Conocí a Miguel junto a Carme Chacón, en uno de los veranos más felices de nuestras vidas. Formaban una pareja fascinante, y las largas sobremesas ilustraban grandezas y miserias de la condición humana. Él siempre reconocía las dimensiones del campo de juego, fuera en la política o en el placer. Amante del Caribe –Cuba fue su segunda patria- nos descubrió el lugar más bello del Trópico: Samaná. Pasamos un verano en Las Terrenas, bajo ventiladores lentos y balancines; era agosto de 2008 y Carme tuvo que quedarse por el gabinete de crisis. Lluvias cálidas, playas desiertas, sonidos de la pequeña jungla. Me alertó: “por la noche, esto parece Mogambo”. Lo exótico y lo auténtico. El sol. 

En una ocasión, nos embarcó a un grupo de amigos a Tánger convencido de aquel era otro paraíso donde teníamos que comprar un apartamento. Fueron noches surreales en la Vieja Montaña donde se mezclaban el té de menta el humo de su habano.

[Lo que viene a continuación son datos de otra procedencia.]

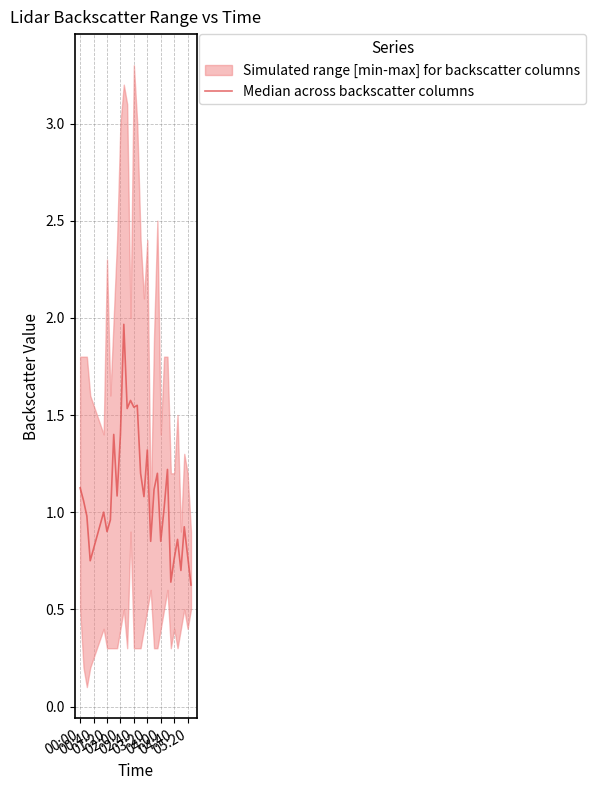

What position from the left is 04:40?

29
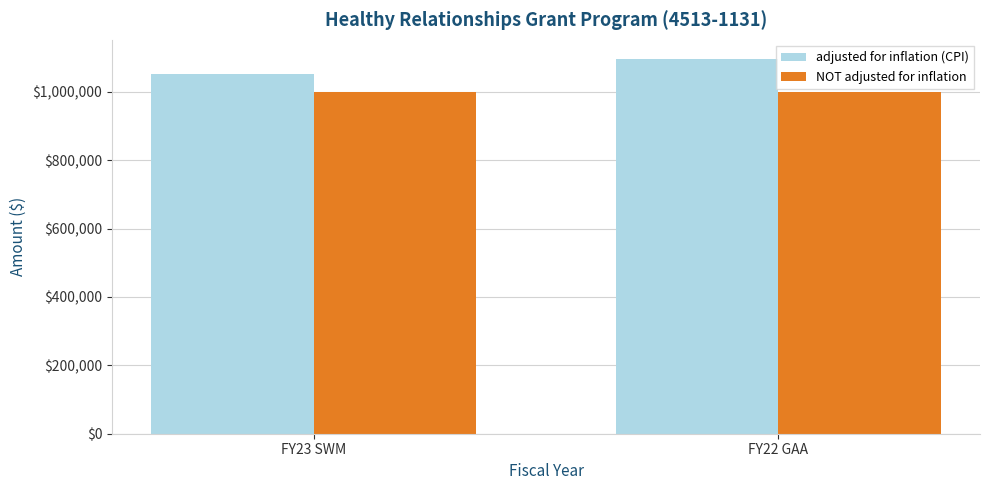

Reading left to right, extract all data points from this chart.

adjusted for inflation (CPI): 1053190	1097159
NOT adjusted for inflation: 1000000	1000000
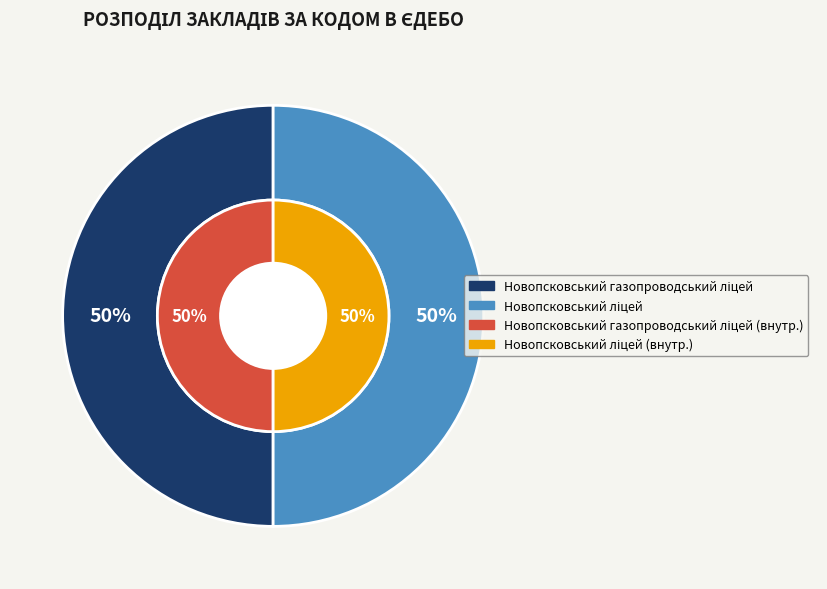

Is Новопсковський газопроводський ліцей the majority of the pie?

No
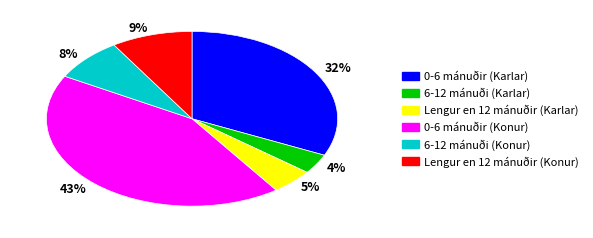

Does any single category account for the majority?

No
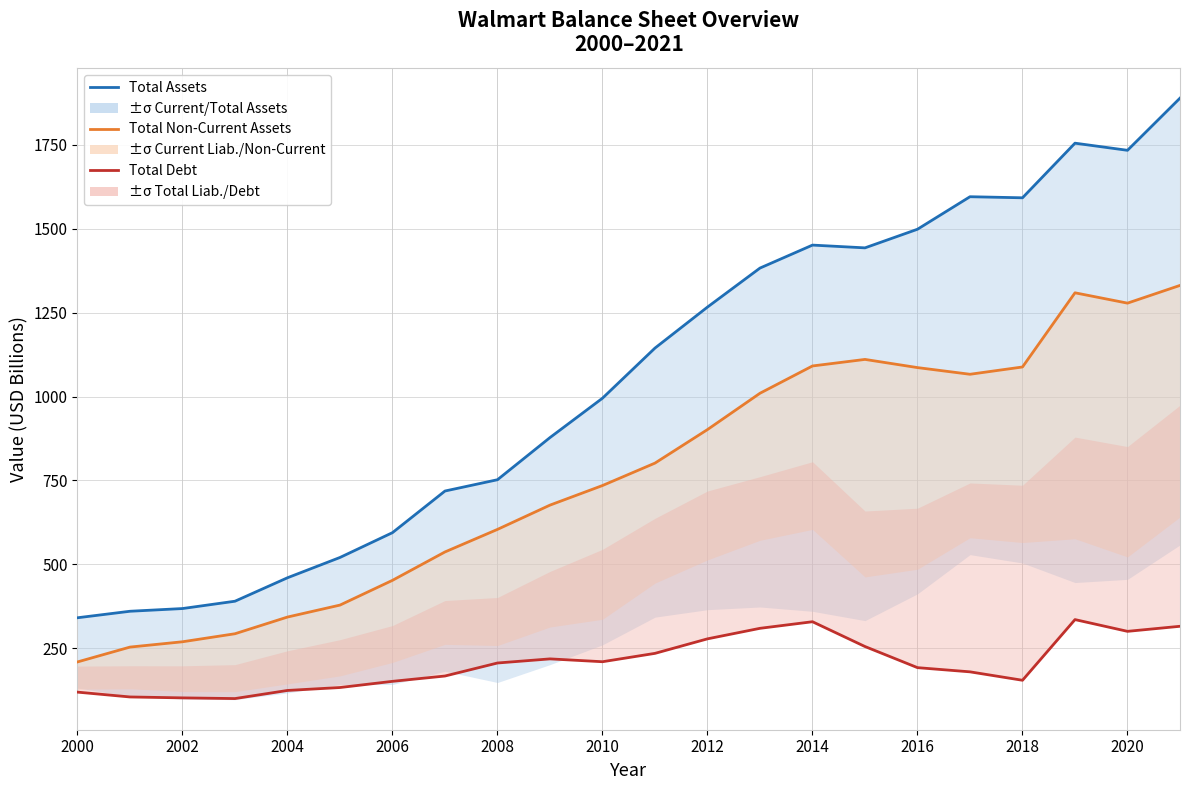

Which has a higher value, 2016 or 2018?

2018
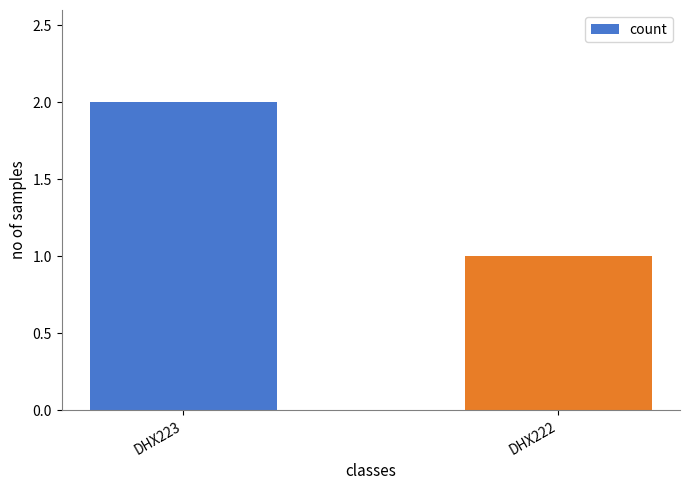

What is the sum of the values at DHX223 and DHX222?

3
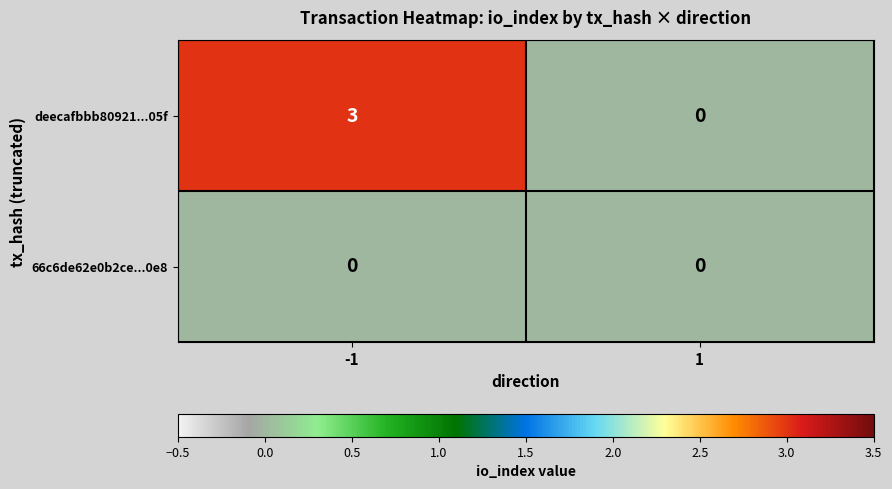

Reading left to right, transcribe all the data shown in this chart.

deecafbbb80921...05f: -1=3	1=0
66c6de62e0b2ce...0e8: -1=0	1=0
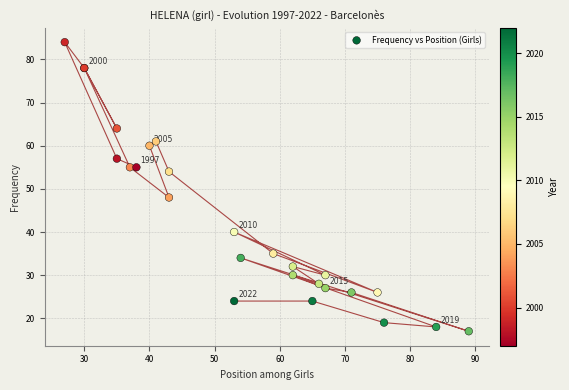

What Y value in the scatter plot is closest to 50?

48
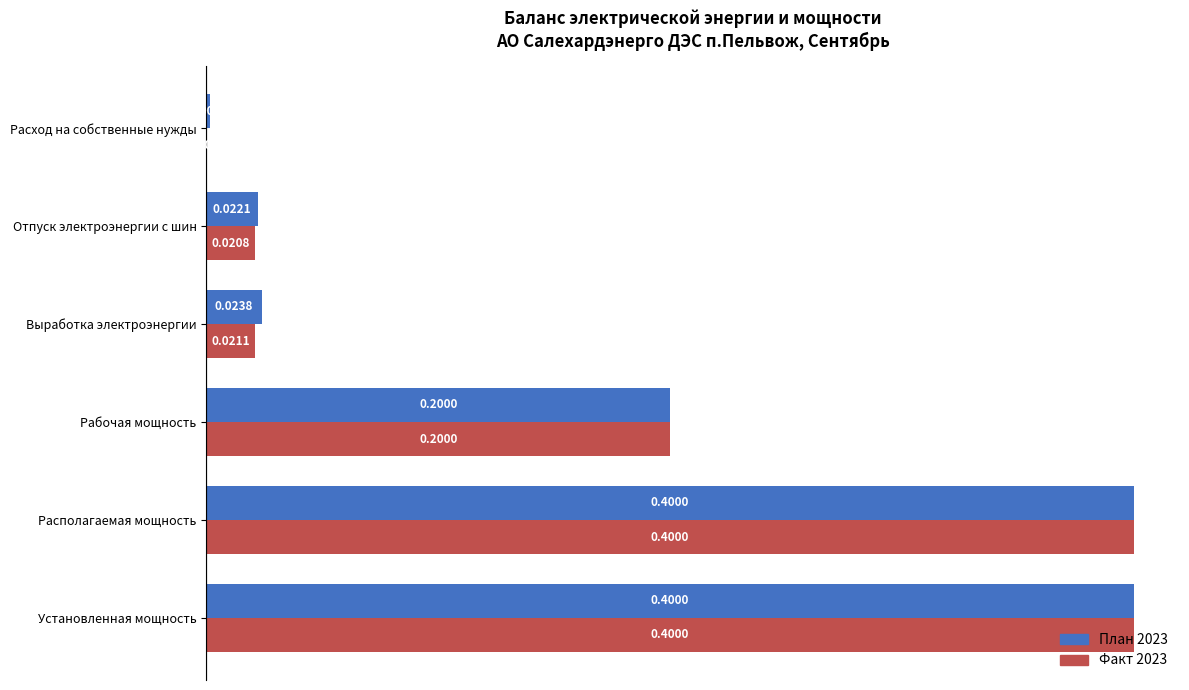

What is the maximum value for План 2023?

0.4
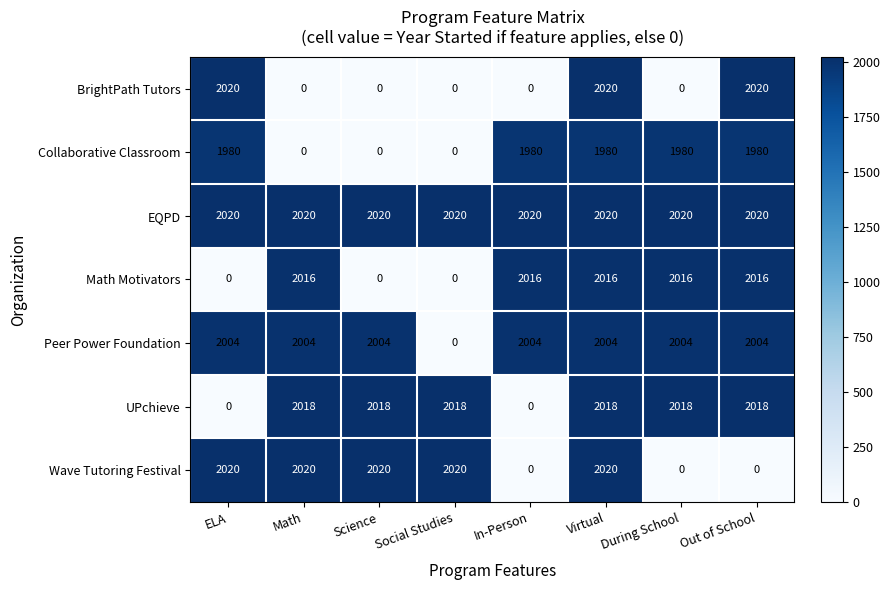

True or false: Math Motivators has a value of 2016 at Math.

True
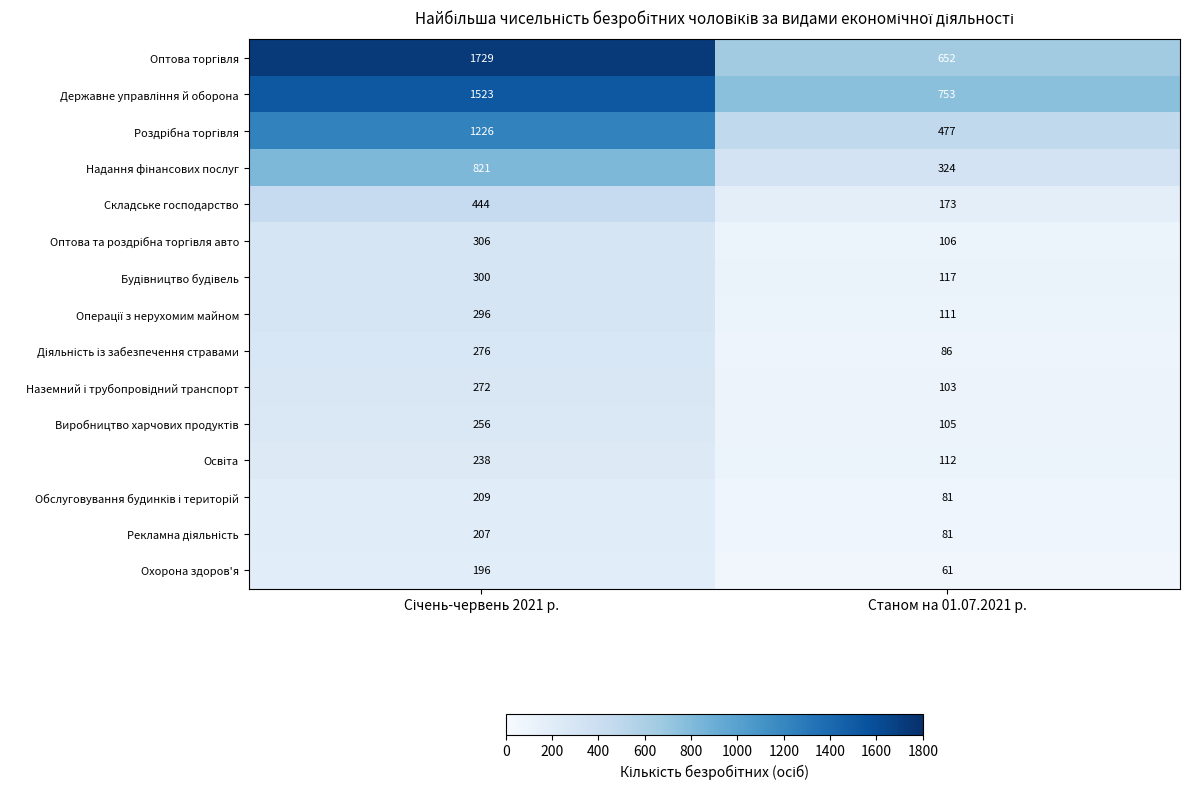

What is the sum of all Складське господарство values?

617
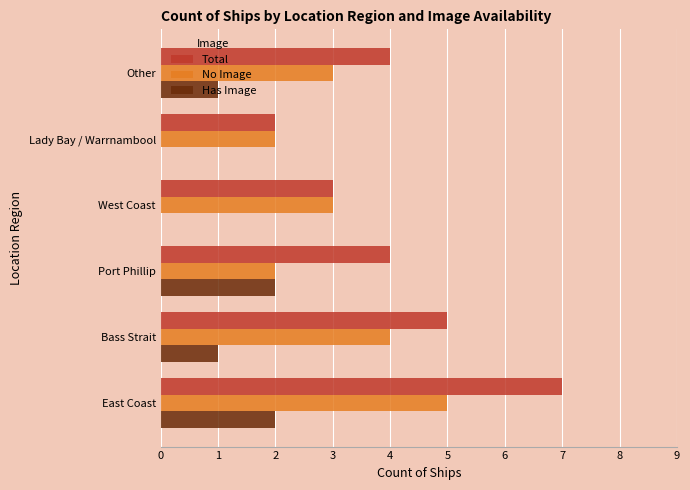

Is the value of No Image at Lady Bay / Warrnambool greater than the value of Has Image at Bass Strait?

Yes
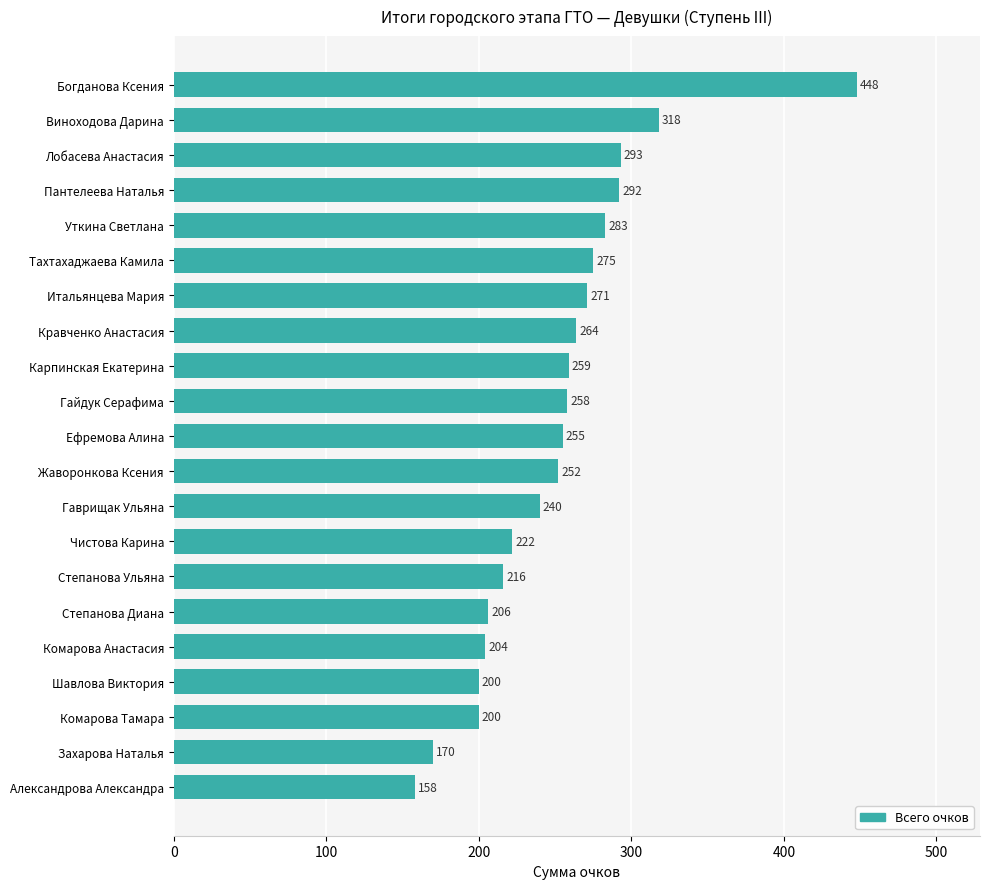

The value at Кравченко Анастасия is 264. True or false?

True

También disfrutamos de su ácido humor y sus historias de enredos en el Viso, con Enric Juliana, Millás, Cayetana Guillén y Carme, embarazada.

Nunca representó el hombre oscuro que movía los hilos en la sombra, al contrario, fue un apasionado de la pluralidad, un facilitador, creyente “del laissez faire, laissez passer”. Su novela, Hormigas en la boca fue llevada al cine por su hermano, Mariano Barroso. Mucho se han glosado sus méritos, entre los cuales está el haber conferido autonomía propia a la televisión pública además de impulsar nuevos canales y cambiar el modelo de la televisión privada.

Tras la muerte de Carme, cuando reemprendí el proyecto del libro, mantuvimos varias charlas y fue tremendamente generoso, aunque obligarle a recordar significara remover la tristeza. Cuando entregué el original, pasados unos días me llamó: “no puedo pasar de la página 7, me echo a llorar, no lo voy a poder leer.” Me propuso que lo hiciera un amigo de ambos, José Andrés Torres Mora. No hubo correcciones. Ni rastro del hombre duro e impenetrable.

Barroso eligió ser invisible aunque sostuviera con muchas de sus ideas a los presidentes socialistas. Siempre colaboró gratis, excepto el año y medio en el que fue secretario de comunicación; allí recibió envites de contrincantes políticos y dio un paso atrás. “Soy demasiado misántropo, tengo la suficiente soberbia intelectual para no soportar a los idiotas, no tengo flema, y tampoco me veo a mí mismo cambiando de registro. Pero sobre todo, no tengo vocación de transcendencia”, me contó sobre este episodio. Barroso fue un periodista brillante, un flânneur, un zascandil –lo define otro de sus grandes amigos, Luis Fernández- Mantenía una relación extraña con el secreto; recuerdo su alborozo cuando se abrieron los archivos de la CIA, aquello fue el detonante de su libro: “Un asunto sensible (Tres historias cubanas de crimen y traición” )

La prensa lo fascinaba. Era amante de leerla en papel durante el fin de semana. Regresó por la puerta grande a Prisa –allí donde años atrás quisieron cancelarlo- como consejero de El País, y junto a Pepa Bueno y Jordi Gracia, disfrutó de una vida chispeante. Estaba casado con la anestesista cubana Dreydi Monduy.

El domingo 23 de julio, tras el recuento de las urnas, le mandé un mensaje: “se ha notado tu mano en el final de la campaña”. “Joana, estoy en Cuba llorando”(de emoción) Y tras la investidura me escribió: “se trata de presentar la disputa catalana como una anécdota del pasado. El tema no es Puigdemont o Feijoo. Es progresismo o reacción. Desde Washington a Buenos Aires o a Zaragoza”. Siempre miraba al horizonte con un finísimo olfato para identificar el aire de los tiempos. No entendía de miniaturas.

El año se fue rápido para Miguel Barroso, el periodista que soñó en grande.